Cecilia Bartoli, nel ruolo di Rosina, si immette con la sua genialità vocale nel solco della direzione musicale  di Capuano, con cui è senza dubbio in comunione di intenti, penetrando in sinergia nella struttura formale e sintattica del Barbiere, restituendoci così una Rosina attualissima e credibile. La voce di Bartoli è salda e dimostra di non aver perso la sua assoluta padronanza tecnica ed emissiva con colorature perfette, acuti smaglianti, brillantezza vocale e abilità attoriale da fuoriclasse; in particolar modo la lezione di Bartoli trasmette alle nuove generazioni un approccio al canto rossiniano capace di consegnarci i suoi arabeschi sonori come veicoli di significazioni profonde piuttosto che di esornativi sfoggi di funambolismo vocale.

Ottima la prova di Nicola Alaimo nel ruolo di Figaro: il baritono dimostra di aver metabolizzato la sua vasta esperienza in questo difficile repertorio sfoggiando destrezza tecnica, acuti saldi, senso e ricchezza del fraseggio, oltre a una loquacissima vis attoriale.

Bene Edgardo Rocha nel ruolo del Conte di Almaviva, che si muove agevolmente nella scrittura rossiniana, suo territorio di elezione; in particolar modo il tenore mostra una condotta sicura delle colorature, degli accenti e del porgere ,unitamente ad una coerenza stilistica propria del tenorismo rossiniano, al netto di una certa tendenza a “scurire” che genera una certa discontinuità nella tenuta complessiva.

Alessandro Corbelli nel ruolo di Don Bartolo si conferma non solo il decano del canto rossiniano ma è ancora oggi un modello per l’approccio sempre meditato, precisione nei sillabati, articolazione e dizione perfetta, uniti ad una attorialità pregnante ed una comunicatività vocale ineguagliabile.

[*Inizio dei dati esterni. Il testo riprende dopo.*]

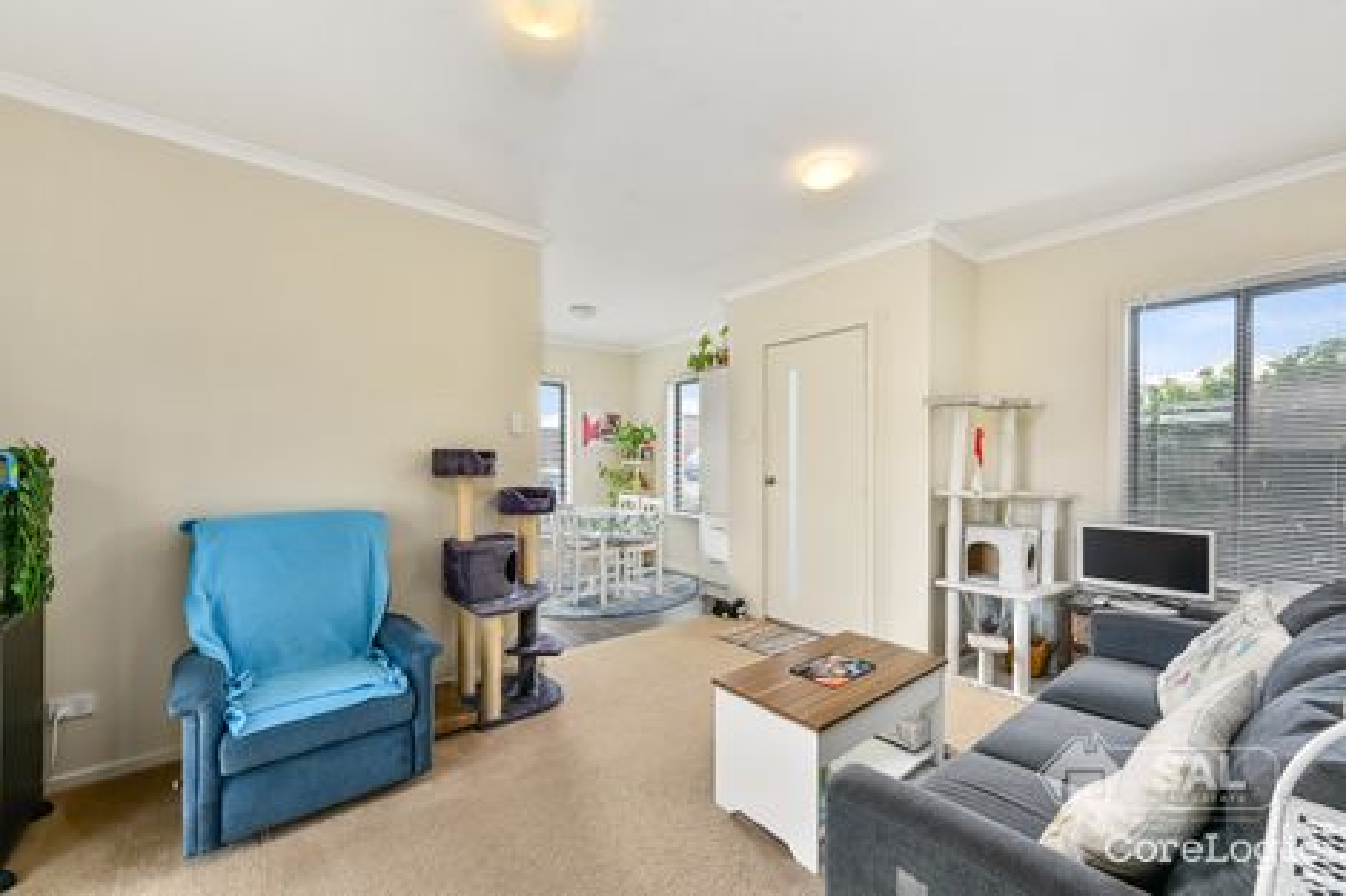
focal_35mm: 14
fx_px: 523
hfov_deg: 104.3
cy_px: 448
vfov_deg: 81.2
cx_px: 673
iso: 125
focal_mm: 14
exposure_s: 1/1.67
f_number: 11
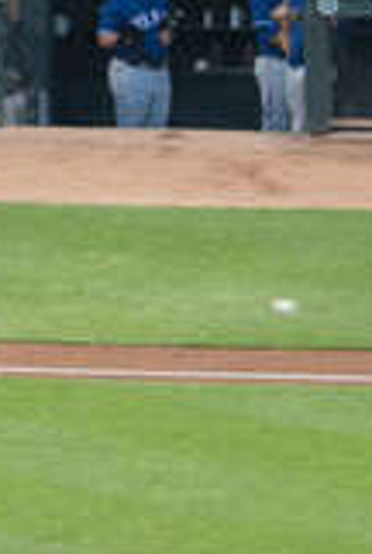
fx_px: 18380
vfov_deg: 1.7
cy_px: 58
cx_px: -269
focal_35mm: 1191
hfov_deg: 1.2
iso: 1250
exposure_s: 1/250
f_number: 5.3
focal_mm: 240
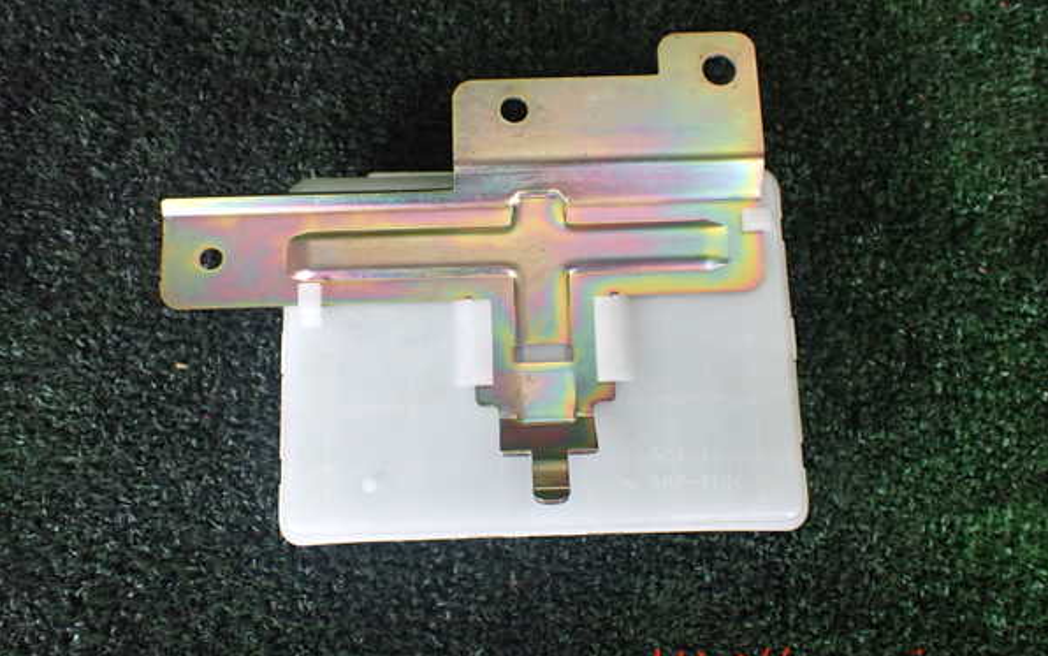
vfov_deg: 39.4
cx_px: 524
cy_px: 294
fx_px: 914
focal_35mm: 32
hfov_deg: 59.6
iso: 500
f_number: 2.3
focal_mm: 5.4
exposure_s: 1/125
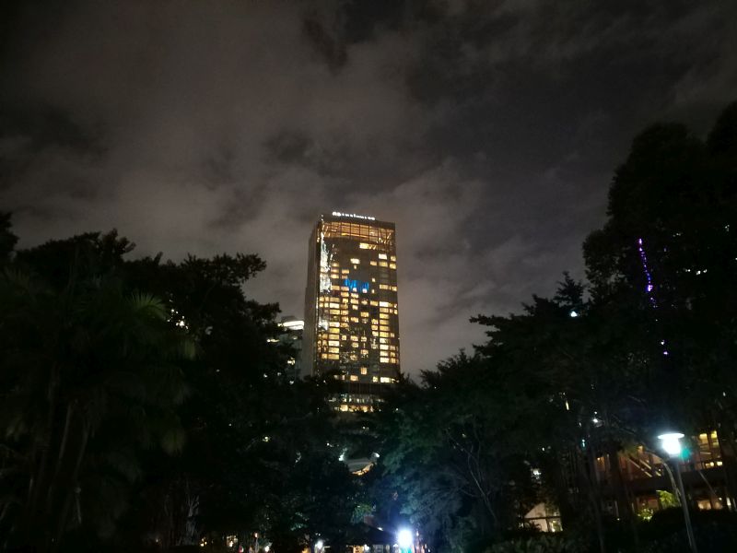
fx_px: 575
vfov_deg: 51.4
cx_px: 368
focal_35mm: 27
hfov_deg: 65.3
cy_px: 276
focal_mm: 3.93
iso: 1250
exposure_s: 1/10
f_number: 1.7
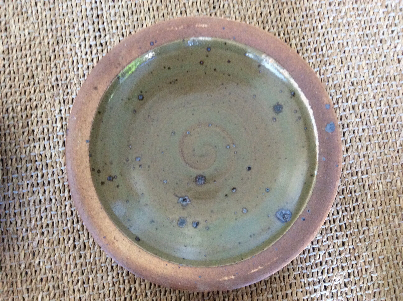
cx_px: 202
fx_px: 372
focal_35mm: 32
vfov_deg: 44.1
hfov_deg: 56.9
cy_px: 150
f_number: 2.4
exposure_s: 1/25
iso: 250
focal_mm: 3.3
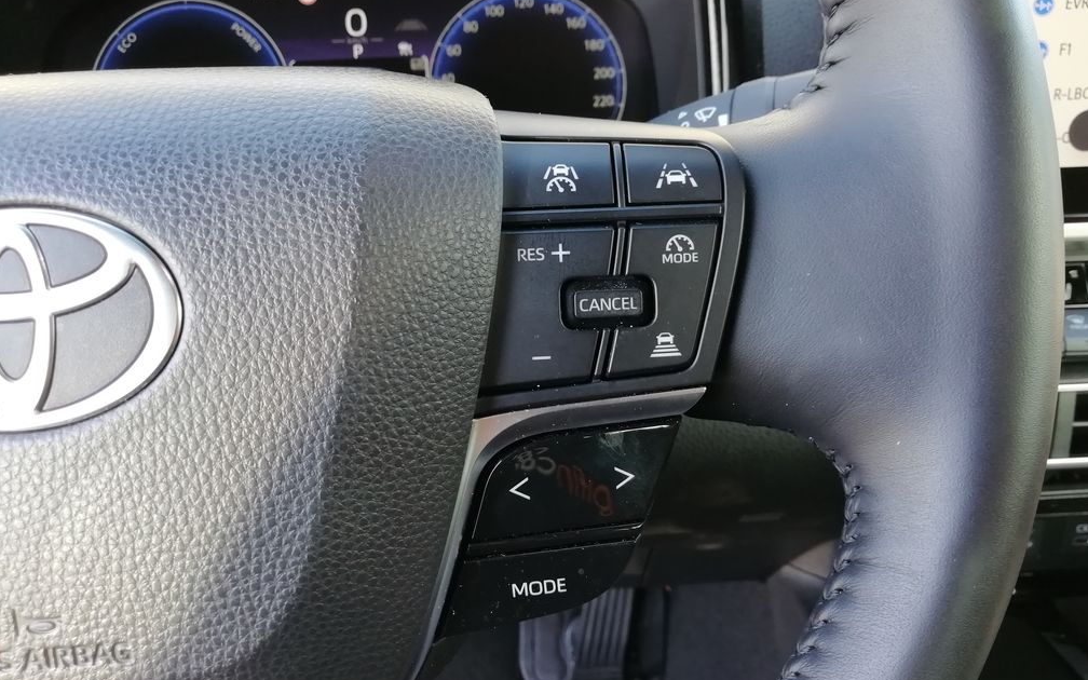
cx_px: 549
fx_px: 830
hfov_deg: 66.5
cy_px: 350
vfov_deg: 44.5
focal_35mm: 28
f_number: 2.2
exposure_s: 1/33.3
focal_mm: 3.21
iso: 80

Ildar Abdrazakov nel ruolo di Don Basilio ci offre una prova magistrale con la sua timbrica ricca, equilibrio tra i registri, intensità espressiva, congruenza stilistica, legato ed acuti saldissimi e una densità e copiosità  armonica in aggiunta ad una scaltrezza attoriale, seppure schiacciata dalla biasimevole caricaturizzazione  continua a cui era costretto per scelte registiche, che gli ha impedito di liberare l’interezza della gamma espressiva di questo personaggio, ben al di là di una mera maschera della commedia dell’arte.

Di gran livello la prova del soprano Rebeca Olvera nel ruolo di Berta che infiora la scrittura del personaggio con inusitate e assai incisive variazioni e puntature; il soprano è dotato di una buona proiezione, di un bel colore timbrico, piglio scenico spavaldo ed ironico e sicurezza in acuto.

Buone le prove di José Coca Loza, Paolo Marchini e Przemyslaw Baranek nei ruoli rispettivi di Fiorello, Ambrogio e un Ufficiale.

Arturo Brachetti delinea un personaggio ex machina e metateatrale sempre presente in scena con una mimica gestuale cangiante e divertente; il suo istrionico talento arricchisce la narrazione registica per la sua veridica surrealtà onirica e trasognata, a dispetto delle farsesche e insensate scelte registiche a cui era costretto.

Di buon livello il Coro dell’Opéra di Montecarlo e superba la performance dell’orchestra Les musiciens du Prince-Monaco che invera con maestria il dettato ispirativo di Capuano con una ricchezza timbrica, nerbo, agogica multiforme, abilità e destrezza esecutiva.

Grande successo per tutti.

La recensione si riferisce alla recita del 18 aprile 2023.